### YOUR INSTRUCTIONS
Check each line of the listing for the word "would" and report the ones that have it.

### ENTRIES PROVIDED

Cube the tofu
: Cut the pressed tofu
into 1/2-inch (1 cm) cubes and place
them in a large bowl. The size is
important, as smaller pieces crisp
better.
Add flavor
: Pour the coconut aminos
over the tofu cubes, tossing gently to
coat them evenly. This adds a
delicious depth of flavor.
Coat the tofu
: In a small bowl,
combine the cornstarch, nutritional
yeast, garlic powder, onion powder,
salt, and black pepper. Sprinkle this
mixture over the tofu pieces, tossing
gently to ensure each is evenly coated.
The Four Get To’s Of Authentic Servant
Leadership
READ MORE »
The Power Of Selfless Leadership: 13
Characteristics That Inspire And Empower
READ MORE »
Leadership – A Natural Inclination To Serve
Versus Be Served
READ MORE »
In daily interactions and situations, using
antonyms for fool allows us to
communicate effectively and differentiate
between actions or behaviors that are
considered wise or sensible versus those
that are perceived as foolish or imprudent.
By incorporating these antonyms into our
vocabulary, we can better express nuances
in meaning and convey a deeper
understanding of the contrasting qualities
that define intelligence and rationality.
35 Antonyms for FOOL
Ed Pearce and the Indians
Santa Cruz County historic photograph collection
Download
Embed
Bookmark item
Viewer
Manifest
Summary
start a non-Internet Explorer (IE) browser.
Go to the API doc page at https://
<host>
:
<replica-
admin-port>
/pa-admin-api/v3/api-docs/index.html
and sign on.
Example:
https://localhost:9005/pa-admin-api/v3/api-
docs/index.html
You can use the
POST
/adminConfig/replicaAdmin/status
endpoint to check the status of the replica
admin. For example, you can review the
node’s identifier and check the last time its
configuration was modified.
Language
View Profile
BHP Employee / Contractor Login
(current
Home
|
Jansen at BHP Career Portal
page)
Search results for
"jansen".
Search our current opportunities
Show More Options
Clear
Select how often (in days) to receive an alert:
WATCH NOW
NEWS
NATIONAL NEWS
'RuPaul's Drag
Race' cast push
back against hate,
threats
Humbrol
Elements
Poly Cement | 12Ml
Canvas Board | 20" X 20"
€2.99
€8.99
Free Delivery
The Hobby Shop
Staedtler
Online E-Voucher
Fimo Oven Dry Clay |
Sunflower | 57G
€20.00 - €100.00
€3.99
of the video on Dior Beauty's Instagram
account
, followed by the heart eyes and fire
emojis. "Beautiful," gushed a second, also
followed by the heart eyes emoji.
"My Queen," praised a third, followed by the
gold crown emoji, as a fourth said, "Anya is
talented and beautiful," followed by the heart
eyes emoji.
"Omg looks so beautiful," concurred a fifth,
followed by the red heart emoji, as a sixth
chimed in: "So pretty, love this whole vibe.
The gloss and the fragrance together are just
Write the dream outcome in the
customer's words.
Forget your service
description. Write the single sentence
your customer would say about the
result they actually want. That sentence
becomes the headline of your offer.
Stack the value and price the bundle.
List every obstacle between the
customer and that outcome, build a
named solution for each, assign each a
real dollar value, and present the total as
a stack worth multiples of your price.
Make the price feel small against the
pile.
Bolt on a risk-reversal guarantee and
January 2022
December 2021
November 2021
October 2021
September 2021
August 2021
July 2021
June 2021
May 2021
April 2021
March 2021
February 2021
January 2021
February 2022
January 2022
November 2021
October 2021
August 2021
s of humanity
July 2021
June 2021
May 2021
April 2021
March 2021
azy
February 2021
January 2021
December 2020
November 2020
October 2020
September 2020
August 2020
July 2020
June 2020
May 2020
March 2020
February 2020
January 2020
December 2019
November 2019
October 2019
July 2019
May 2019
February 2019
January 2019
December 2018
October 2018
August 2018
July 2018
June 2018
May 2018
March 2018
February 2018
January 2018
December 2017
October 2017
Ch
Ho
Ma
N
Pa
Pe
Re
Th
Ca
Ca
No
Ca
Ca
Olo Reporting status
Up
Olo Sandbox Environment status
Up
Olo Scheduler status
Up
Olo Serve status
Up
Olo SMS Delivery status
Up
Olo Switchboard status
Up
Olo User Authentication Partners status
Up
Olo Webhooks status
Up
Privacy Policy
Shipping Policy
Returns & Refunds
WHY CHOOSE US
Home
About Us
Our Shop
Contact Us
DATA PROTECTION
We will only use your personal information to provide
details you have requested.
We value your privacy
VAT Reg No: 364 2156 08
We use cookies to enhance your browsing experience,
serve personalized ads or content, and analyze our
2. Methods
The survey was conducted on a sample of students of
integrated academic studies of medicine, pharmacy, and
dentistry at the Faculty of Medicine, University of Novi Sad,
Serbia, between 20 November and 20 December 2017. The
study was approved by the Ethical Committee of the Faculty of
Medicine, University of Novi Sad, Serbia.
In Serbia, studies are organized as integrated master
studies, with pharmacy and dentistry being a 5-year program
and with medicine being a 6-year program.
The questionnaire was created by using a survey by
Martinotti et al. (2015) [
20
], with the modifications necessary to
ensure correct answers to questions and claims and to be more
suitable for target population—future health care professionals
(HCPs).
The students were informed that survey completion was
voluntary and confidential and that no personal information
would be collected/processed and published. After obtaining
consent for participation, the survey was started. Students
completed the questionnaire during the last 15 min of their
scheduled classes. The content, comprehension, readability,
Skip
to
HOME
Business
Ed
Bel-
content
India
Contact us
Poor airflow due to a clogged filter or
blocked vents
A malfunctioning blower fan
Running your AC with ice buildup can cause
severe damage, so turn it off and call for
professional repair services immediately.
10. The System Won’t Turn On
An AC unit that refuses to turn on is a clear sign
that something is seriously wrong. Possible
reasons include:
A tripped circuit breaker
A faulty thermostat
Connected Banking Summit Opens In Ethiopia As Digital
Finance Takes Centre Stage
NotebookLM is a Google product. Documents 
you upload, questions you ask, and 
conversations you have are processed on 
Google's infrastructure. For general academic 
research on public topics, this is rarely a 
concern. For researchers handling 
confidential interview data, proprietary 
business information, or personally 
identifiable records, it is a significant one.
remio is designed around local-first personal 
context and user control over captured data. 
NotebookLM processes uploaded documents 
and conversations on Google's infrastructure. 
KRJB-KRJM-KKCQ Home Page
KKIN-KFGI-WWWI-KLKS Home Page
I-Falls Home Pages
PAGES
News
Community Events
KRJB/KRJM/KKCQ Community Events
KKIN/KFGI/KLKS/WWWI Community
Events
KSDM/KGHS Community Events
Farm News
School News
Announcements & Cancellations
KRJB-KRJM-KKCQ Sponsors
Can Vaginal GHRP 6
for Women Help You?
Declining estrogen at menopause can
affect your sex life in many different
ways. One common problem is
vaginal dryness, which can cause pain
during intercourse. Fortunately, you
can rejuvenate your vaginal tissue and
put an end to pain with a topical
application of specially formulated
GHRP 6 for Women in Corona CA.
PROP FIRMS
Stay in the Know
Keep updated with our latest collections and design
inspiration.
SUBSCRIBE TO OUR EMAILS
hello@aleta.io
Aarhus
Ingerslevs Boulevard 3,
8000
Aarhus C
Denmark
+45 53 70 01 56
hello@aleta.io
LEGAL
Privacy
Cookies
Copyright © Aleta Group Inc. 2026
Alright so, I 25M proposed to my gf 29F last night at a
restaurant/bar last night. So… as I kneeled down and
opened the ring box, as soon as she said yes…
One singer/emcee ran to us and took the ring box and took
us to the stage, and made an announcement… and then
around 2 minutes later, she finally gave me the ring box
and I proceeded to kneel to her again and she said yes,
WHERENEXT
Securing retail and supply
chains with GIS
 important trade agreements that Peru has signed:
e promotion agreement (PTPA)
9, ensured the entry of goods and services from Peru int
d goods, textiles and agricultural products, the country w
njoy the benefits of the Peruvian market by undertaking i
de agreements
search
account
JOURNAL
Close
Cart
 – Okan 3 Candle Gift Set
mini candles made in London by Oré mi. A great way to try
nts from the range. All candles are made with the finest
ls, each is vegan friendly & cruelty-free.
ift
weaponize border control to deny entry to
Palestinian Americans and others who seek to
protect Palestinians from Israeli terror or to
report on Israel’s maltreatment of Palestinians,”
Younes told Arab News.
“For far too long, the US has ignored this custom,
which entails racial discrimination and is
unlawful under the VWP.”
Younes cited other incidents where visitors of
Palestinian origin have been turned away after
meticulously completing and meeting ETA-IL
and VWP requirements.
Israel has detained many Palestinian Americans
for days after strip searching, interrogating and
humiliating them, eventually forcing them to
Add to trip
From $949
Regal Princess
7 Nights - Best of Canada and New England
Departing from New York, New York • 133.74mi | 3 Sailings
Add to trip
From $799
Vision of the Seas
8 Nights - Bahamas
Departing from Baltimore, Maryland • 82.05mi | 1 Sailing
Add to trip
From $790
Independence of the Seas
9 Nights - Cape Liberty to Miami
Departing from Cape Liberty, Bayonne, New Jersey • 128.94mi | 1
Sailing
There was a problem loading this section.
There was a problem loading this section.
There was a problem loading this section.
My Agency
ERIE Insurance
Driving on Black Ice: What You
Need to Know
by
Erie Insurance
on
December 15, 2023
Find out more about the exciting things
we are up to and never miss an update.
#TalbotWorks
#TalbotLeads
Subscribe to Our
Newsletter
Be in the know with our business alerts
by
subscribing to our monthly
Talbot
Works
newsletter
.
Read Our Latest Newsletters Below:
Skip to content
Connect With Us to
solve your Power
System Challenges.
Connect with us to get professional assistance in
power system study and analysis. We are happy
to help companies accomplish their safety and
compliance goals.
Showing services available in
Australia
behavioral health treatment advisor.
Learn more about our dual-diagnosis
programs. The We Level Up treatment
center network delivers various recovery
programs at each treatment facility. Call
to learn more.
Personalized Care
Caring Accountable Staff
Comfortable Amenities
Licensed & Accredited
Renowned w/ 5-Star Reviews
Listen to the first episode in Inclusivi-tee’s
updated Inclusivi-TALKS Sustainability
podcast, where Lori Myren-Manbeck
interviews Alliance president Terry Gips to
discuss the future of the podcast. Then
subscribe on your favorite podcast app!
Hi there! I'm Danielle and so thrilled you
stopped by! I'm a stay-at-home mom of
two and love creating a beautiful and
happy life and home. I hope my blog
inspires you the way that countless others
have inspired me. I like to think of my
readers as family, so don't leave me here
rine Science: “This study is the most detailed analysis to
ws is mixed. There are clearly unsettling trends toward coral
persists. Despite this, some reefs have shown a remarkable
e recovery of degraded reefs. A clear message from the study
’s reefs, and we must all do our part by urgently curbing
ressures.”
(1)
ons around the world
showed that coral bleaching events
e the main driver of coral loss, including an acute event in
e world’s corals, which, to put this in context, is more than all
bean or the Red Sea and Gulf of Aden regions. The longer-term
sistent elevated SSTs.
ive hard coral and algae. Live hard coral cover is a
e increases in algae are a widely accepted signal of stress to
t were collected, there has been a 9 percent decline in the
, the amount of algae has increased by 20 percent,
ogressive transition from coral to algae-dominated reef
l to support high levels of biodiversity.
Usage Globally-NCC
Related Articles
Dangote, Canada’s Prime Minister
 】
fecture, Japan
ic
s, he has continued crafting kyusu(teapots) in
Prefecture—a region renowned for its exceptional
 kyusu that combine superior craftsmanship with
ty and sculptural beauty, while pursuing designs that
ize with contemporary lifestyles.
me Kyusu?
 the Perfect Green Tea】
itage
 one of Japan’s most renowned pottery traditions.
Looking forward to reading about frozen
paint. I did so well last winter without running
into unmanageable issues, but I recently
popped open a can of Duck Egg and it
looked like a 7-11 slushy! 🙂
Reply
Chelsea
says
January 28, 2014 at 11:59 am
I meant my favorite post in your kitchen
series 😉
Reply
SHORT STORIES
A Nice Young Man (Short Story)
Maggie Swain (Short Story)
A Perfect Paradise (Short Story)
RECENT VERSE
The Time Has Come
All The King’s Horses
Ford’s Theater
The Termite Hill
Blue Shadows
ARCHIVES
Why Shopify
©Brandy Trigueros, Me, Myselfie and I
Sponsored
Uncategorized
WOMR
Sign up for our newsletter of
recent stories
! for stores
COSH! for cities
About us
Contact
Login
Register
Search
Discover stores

### ANSWER TO THE PROBLEM
your customer would say about the
would be collected/processed and published. After obtaining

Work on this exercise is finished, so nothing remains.